Durante los siglos en los que Europa estuvo sumergida en la Edad Media, Persia florecía intelectualmente y su escuela de medicina se convirtió en el centro principal de la educación médica en el mundo árabe (sus eruditos tradujeron los textos originales de Hipócrates, Aristóteles y Galeno).

La organización de los servicios sanitarios crecía rápidamente (ya en el siglo IX se fundó un hospital en Bagdad). En esos centros asistenciales también se enseñaba medicina. Cuando un alumno terminaba sus estudios debía aprobar un examen que le realizaban los médicos mayores (¡un antepasado del actual examen de MIR!). Los hospitales contaban con salas para los enfermos, en ocasiones diferenciadas según su patología (enfermos de la vista, pacientes con fiebre, etc), cocinas, bodegas y magnificas bibliotecas.

La práctica de la medicina estaba regulada por la hisba, una oficina religiosa supervisora de las profesiones y de las costumbres (una mezcla entre Santa Inquisición y colegio profesional absoluto), que también se encargaba de vigilar a los boticarios y a los vendedores de perfumes.

La cirugía se consideraba una actividad indigna de los médicos y sólo la practicaban los miembros de una clase inferior.
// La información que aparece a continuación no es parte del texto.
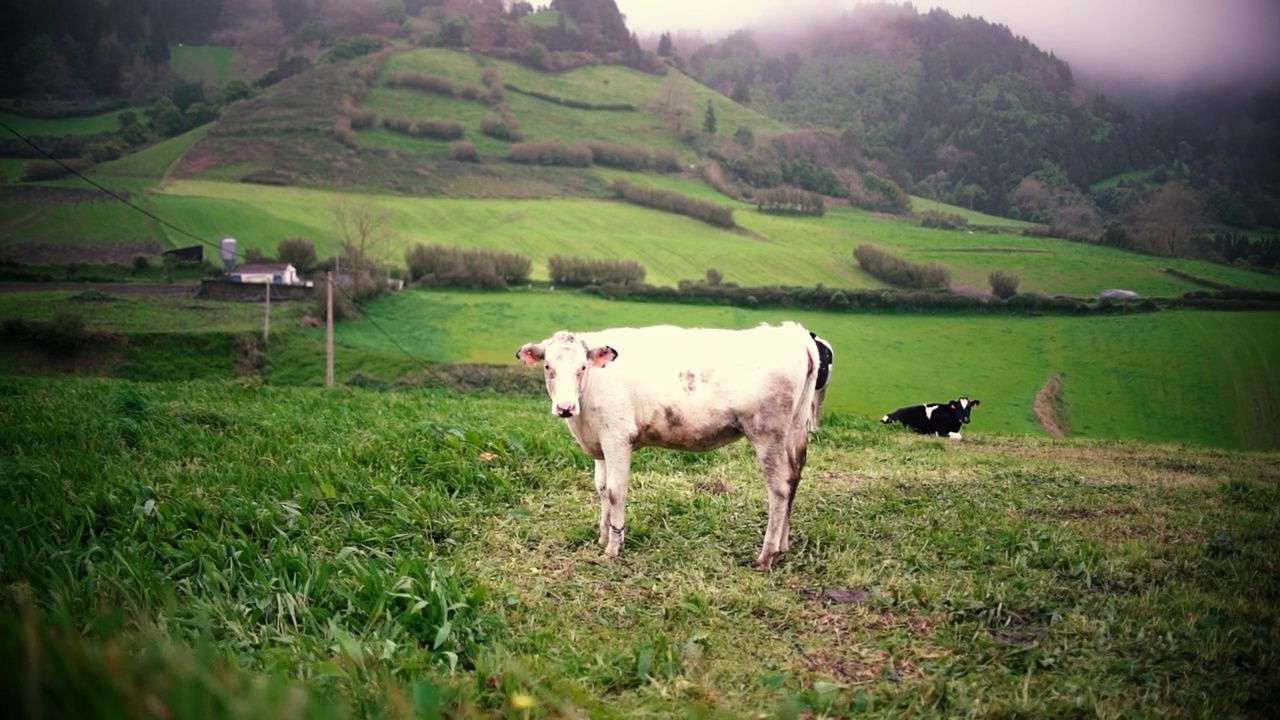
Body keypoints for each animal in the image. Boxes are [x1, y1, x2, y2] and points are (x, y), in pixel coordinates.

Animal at [514, 320, 834, 566]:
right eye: (548, 366)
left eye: (582, 367)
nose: (565, 407)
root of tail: (793, 332)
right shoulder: (599, 442)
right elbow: (602, 489)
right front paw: (603, 536)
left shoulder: (617, 437)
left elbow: (616, 492)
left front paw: (613, 548)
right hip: (793, 432)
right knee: (793, 479)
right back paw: (782, 547)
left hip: (768, 433)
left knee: (778, 489)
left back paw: (765, 556)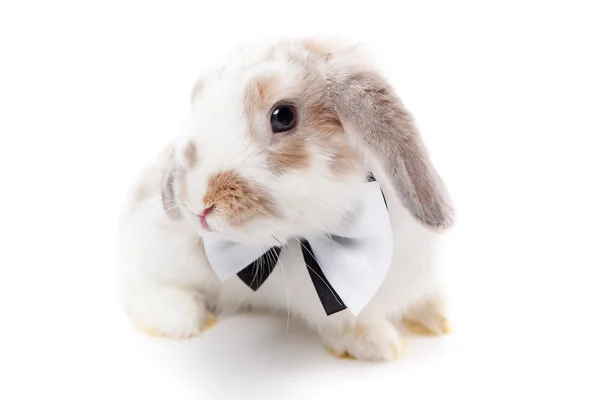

De todas las ramas de la medicina, la menos adelantada fue la anatomía porque la disección anatómica estaba, y sigue estando, absolutamente prohibida por el Islam (como se ve en la película, quien se atrevía a practicarla era acusado de nigromante y como tal condenado a muerte), por lo que aceptaron los conocimientos anatómicos de Galeno con todos sus errores.

Y así llegamos al verdadero protagonista de esta historia: Abū ‘Alī al-Husayn ibn ‘Abd Allāh ibn Sīnā. Este filosofo y médico persa, conocido popularmente como Avicena, escribió en el año 1012 “El  Canon de la medicina”, un compendio de todos los conocimientos médicos existentes en la época.

Está dividido en cinco grandes libros: el primero trata de la teoría de la medicina (generalidades sobre el cuerpo humano, la salud, etc), el segundo de la farmacología simple, el tercero describe las enfermedades locales y su tratamiento, el cuarto cubre las enfermedades generales (fiebre, sarampión, viruela, etc) y las quirúrgicas, y el quinto explica con detalle la forma de preparar diversos medicamentos.

El “Canon de la medicina” de Avicena, que se estudió durante siglos en todas las facultades de medicina (en algunos países incluso hasta el siglo XX), fue introducido en Europa a través de la Escuela de Traductores de Toledo por Gerardo de Cremona. Las obras del griego Hipócrates, el romano Galeno y  el persa Avicena constituyeron la base de la educación médica en Occidente desde el año 1300 al 1600.

La historia de este cristiano que debe hacerse pasar por judío (con autocircuncisión incluida sin anestesia) para estudiar en una escuela árabe resulta excesiva. “El médico” no es una película demasiado buena pero tengo que reconocerle un mérito: me ha servido de acicate para indagar sobre una parte de la historia que me ha resultado muy interesante.

Aunque solo sea por eso, la recomiendo.